_REQUIREMENT_
Copy out the lines below word for word, beginning with the first line and ending with, and including, the line containing "26 | Last Appearance: 2012 -> 2017".

_EXTRACTED DATA_

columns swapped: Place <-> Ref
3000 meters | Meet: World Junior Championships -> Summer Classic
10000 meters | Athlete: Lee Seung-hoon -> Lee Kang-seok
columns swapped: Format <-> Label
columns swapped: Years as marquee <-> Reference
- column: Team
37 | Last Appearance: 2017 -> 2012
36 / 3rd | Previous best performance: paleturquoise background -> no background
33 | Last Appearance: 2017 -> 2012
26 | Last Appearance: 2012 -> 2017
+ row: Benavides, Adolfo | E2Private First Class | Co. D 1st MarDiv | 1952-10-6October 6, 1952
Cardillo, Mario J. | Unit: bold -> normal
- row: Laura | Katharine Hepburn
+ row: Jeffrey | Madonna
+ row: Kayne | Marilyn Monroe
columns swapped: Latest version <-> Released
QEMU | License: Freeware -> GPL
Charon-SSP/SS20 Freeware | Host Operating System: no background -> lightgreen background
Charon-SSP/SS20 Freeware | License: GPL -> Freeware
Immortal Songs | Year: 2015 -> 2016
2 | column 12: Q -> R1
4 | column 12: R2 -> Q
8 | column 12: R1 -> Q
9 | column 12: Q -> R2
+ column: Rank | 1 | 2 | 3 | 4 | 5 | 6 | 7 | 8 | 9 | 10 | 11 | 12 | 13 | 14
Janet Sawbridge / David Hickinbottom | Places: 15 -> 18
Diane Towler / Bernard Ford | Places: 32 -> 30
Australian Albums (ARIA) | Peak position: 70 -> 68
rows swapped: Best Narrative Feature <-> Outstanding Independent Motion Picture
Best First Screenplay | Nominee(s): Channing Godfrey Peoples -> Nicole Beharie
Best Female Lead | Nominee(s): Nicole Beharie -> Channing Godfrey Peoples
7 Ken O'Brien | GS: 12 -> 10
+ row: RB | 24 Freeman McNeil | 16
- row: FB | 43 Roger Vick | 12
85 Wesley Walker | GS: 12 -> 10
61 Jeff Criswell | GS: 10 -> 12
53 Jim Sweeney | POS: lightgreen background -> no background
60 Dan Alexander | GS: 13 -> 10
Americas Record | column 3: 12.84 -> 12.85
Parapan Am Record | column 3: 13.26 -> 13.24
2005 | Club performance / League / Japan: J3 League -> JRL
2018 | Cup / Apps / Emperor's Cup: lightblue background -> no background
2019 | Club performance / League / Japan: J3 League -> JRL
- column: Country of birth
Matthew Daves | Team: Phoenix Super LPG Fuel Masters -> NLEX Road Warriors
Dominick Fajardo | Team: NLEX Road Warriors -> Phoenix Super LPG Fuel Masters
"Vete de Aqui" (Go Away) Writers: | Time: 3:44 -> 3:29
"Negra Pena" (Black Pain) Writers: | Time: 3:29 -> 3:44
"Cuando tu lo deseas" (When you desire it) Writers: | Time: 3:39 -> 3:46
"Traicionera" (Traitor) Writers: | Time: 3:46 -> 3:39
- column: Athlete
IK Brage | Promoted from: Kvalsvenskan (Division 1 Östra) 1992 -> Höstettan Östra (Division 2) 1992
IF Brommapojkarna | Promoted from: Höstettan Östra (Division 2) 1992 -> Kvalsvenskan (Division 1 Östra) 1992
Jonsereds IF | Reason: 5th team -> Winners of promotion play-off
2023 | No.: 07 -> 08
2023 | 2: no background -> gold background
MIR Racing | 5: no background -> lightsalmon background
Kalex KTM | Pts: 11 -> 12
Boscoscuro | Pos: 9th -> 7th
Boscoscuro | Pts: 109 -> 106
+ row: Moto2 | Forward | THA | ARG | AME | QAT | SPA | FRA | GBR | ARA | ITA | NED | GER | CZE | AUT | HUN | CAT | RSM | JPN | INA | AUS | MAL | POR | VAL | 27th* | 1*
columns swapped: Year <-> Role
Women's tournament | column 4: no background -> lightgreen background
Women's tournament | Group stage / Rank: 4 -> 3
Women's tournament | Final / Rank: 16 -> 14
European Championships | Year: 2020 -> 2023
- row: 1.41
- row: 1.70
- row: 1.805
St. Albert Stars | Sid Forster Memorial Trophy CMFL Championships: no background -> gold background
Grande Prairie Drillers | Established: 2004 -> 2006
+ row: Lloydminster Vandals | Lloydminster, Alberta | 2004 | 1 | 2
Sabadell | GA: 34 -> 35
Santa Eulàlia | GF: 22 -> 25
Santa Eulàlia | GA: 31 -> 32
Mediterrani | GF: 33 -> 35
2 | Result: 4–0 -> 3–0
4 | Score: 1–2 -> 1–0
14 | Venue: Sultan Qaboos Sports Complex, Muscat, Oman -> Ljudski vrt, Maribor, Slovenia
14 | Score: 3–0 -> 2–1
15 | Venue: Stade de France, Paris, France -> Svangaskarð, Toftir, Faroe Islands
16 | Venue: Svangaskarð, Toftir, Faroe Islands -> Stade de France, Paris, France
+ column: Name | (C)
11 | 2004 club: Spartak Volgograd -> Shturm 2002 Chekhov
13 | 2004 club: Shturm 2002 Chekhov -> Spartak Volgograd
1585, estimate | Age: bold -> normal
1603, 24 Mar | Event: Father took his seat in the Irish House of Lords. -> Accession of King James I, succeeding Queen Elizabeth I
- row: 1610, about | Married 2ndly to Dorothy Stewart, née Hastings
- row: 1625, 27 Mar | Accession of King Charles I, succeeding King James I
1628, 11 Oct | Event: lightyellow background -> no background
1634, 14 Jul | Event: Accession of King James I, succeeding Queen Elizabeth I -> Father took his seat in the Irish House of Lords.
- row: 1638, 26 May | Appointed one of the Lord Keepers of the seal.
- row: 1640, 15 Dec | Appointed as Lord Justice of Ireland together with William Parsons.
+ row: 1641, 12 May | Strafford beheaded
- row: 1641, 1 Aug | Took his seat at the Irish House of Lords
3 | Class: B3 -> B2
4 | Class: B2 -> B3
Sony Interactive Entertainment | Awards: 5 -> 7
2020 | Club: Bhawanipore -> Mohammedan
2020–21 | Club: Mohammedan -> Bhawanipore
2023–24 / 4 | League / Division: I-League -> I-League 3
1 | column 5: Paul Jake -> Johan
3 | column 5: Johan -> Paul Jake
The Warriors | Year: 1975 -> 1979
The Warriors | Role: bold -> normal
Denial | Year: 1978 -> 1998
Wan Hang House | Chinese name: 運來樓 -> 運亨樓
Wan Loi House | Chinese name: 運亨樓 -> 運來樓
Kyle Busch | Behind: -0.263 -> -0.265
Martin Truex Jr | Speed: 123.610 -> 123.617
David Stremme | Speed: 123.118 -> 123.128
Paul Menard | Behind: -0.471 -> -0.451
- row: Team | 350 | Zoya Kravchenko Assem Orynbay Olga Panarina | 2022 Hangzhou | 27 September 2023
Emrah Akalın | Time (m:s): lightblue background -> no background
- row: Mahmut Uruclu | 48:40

_COMPLETED TASK_
columns swapped: Place <-> Ref
3000 meters | Meet: World Junior Championships -> Summer Classic
10000 meters | Athlete: Lee Seung-hoon -> Lee Kang-seok
columns swapped: Format <-> Label
columns swapped: Years as marquee <-> Reference
- column: Team
37 | Last Appearance: 2017 -> 2012
36 / 3rd | Previous best performance: paleturquoise background -> no background
33 | Last Appearance: 2017 -> 2012
26 | Last Appearance: 2012 -> 2017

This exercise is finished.